During my internship I updated CRM records in HubSpot daily, helped build and distribute the weekly pipeline report for the VP of Sales, and coordinated logistics for three email campaigns — building the contact lists, scheduling sends, and tracking open and conversion rates in the post-campaign summary. I also completed HubSpot's Marketing Certification during the internship, which helped me understand the platform more deeply than just the tasks I was assigned.
The most useful experience was supporting a trade show near the end of the internship. I managed the materials shipping, coordinated booth setup logistics with the venue, ran the lead capture tablet, and built the post-show contact import into HubSpot. There were two logistics issues on the day — the banner stand was missing from the shipped materials and the lead capture platform had an authentication problem. I handled both in real time by sourcing a local replacement banner and working with the vendor's support line to resolve the authentication issue before the doors opened. The show generated 47 net new contacts that the sales team followed up on.
I'd welcome the chance to discuss how my background fits what you need. Thank you for your consideration.
[Your Name]
Frequently asked questions
- Is this role primarily on the sales side or the marketing side?
- Genuinely both — that's what makes the combined title accurate and distinct from a single-function coordinator role. The balance shifts based on what's happening in the business. During a major product launch, marketing activities dominate. During end-of-quarter pushes, sales support dominates. People who strongly prefer one function over the other find hybrid roles less satisfying than those who adapt to where the need is.
- What CRM skills are expected from a Sales and Marketing Coordinator?
- At minimum, reliable data entry, record management, and basic report building in Salesforce or HubSpot. Most companies expect coordinators to maintain CRM data quality without constant oversight — catching duplicate records, ensuring required fields are populated, and flagging data issues before they affect reporting. Advanced CRM skills like workflow automation and custom field creation are valuable but typically developed on the job.
- Does this role require any design skills for marketing materials?
- Basic design tool proficiency for updating templates — Canva, PowerPoint, Google Slides — is expected. Coordinators are typically not expected to do original graphic design, but they should be able to update a sales deck with new data, swap images in a one-pager, or resize a social graphic using an existing template without escalating to a designer for routine updates.
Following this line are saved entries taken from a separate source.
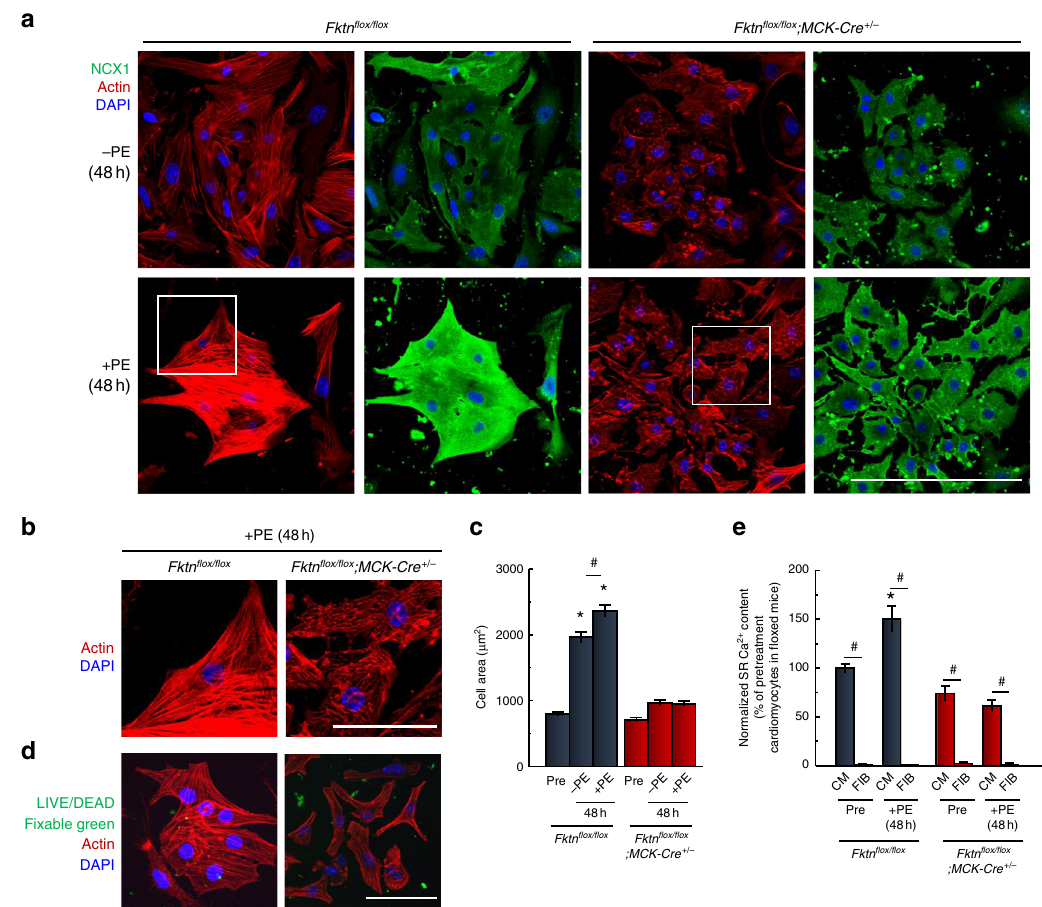
Fig. 4 Impaired hypertrophic responses of MCK- Fktn -cKO ( Fktn fl ox/ fl ox ; MCK-Cre + / − ) cardiomyocytes. a Representative immuno fl uorescence images of neonatal cardiomyocytes cultured with or without phenylephrine (PE) for 48 h (NCX1, green; phalloidin, red; DAPI, blue). Scale bar, 200 μ m. b Magni fi ed view of white squares in a . Scale bar, 50 μ m. c Change in cell area of PE-treated cardiomyocytes (Pre, n = 106 cells; − PE, n = 98 cells; + PE, n = 96 cells from 10 hearts isolated from fl oxed mice. Pre, n = 59 cells; − PE, n = 87 cells; + PE, n = 113 cells from 10 hearts isolated from MCK- Fktn -cKO mice.). * P < 0.05 vs. cardiomyocytes before treatment with PE (Pre) isolated from fl oxed or MCK- Fktn -cKO mice and MCK- Fktn -cKO myocytes treated with or without PE; # P < 0.05 between indicated groups based on Tukey – Kramer tests. d Viability of cardiomyocytes from fl oxed or MCK- Fktn -cKO hearts. Confocal microscope images, LIVE/DEAD assays for myocytes cultured for 48 h. Scale bar, 100 μ m. e Estimation of SR Ca 2 + content (Pre-CM, n = 52 cells; Pre-FB, n = 13 cells; + PE-CM, n = 50 cells; + PE-FB, n = 26 cells from 10 hearts isolated from fl oxed mice. Pre-CM, n = 33 cells; Pre-FB, n = 46 cells; + PE-CM, n = 45 cells; + PE-FB, n = 23 cells from 10 hearts isolated from MCK- Fktn -cKO mice.). CM cardiomyocytes, FIB fi broblasts. * P < 0.05 vs. cardiomyocytes before treatment with PE (Pre) isolated from fl oxed mice; # P < 0.05 between indicated groups based on Tukey – Kramer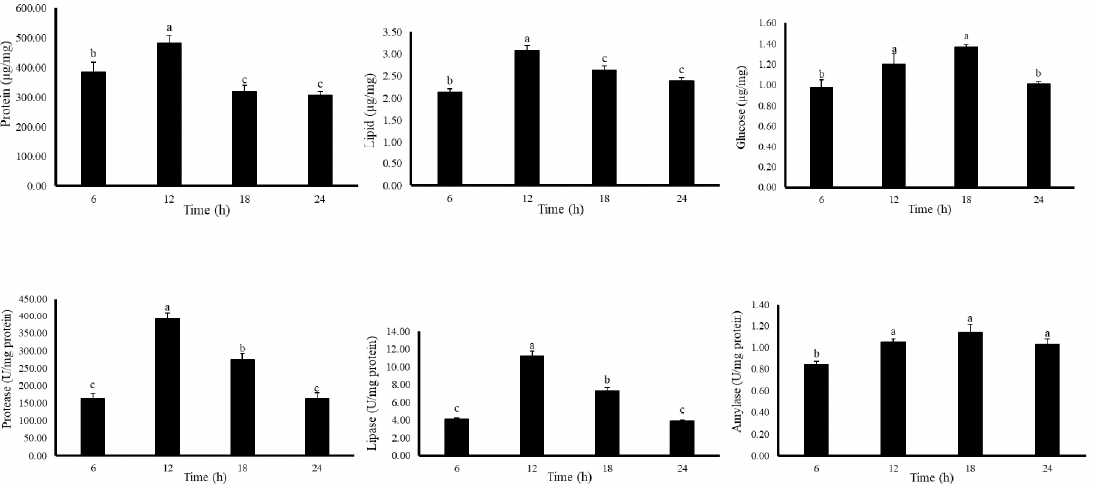
Figure 6. Twenty-four hour changes in activity of body composition and digestive enzymes of G. columna in commercial R1 coral food. Each value represents ±SD ( n = 3). The Latin alphabet represents significant differences ( p < 0.05).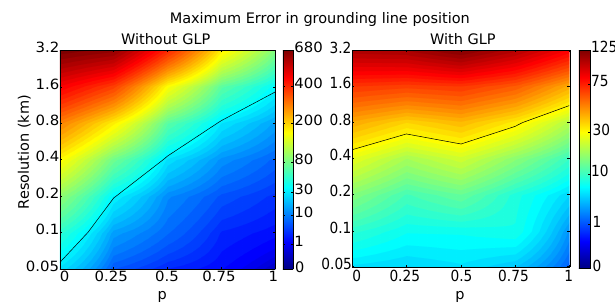
Figure 7. The maximum error over the advance and retreat exper- iments between the fixed-grid and benchmark grounding-line posi- tion over a linear bed for simulation without the GLP (left column) and with the GLP (right column). The errors are bilinear interpola- tions of our 35 experiments (5 values of p and 7 resolutions). The black line shows a contour of 30 km error ( ∼ 5% of the differ- ence between the most advanced and the most retreated positions of the benchmark), below which we deem the error to be suffi- ciently small. Note that each panel uses a different nonlinear color bar. Without the GLP, the maximum error decreases approximately linearly with resolution and superlinearly with p . With the GLP the maximum error decreases weakly with respect to p but approxi- mately linearly with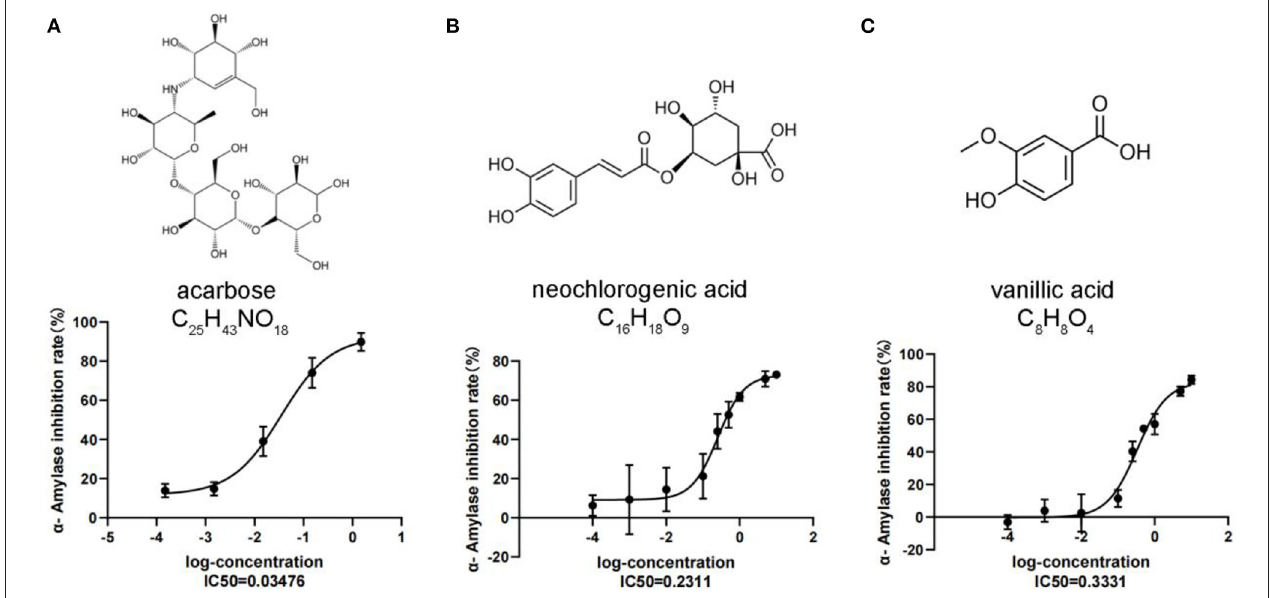
FIGURE 4 | Alpha-amylase inhibitory assay of DAMs. (A) Acarbose. (B) Neochlorogenic acid. (C) Vanillic acid. Each value represents the mean ± SD, and error bars represent significant differences ( n = 3, P < 0.05).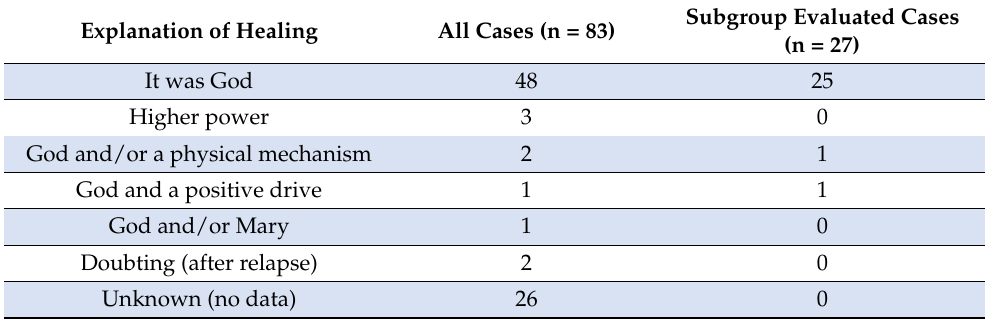
Table 13. Explanation of healing.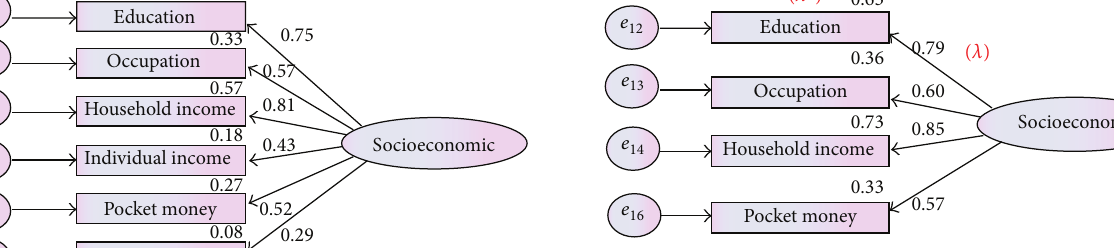
Figure 2: Modified measurement model for socioeconomic factors. Table 3: Factor loading for Parental feeding practice.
- How does the Sales and Marketing Coordinator interact with sales representatives?
- Coordinators are a support resource for sales reps — providing updated collateral, entering leads in CRM, coordinating meeting logistics, pulling account research, and building prospect lists. The relationship requires the coordinator to be responsive to rep requests while managing competing priorities from the marketing side. Reps tend to be direct about what they need and when; coordinators who communicate clearly about timelines and manage expectations work well in this environment.
- What career paths come from this role?
- The most common paths are: Sales Development Representative (SDR) for those who find they enjoy sales and want to move into a customer-facing quota-carrying role; Marketing Coordinator or Marketing Specialist for those who enjoyed the campaign and content side; Sales Operations Specialist for those who want to go deeper on CRM, data, and process. The dual exposure of the combined role is valuable because it helps people discover which direction they actually want to go.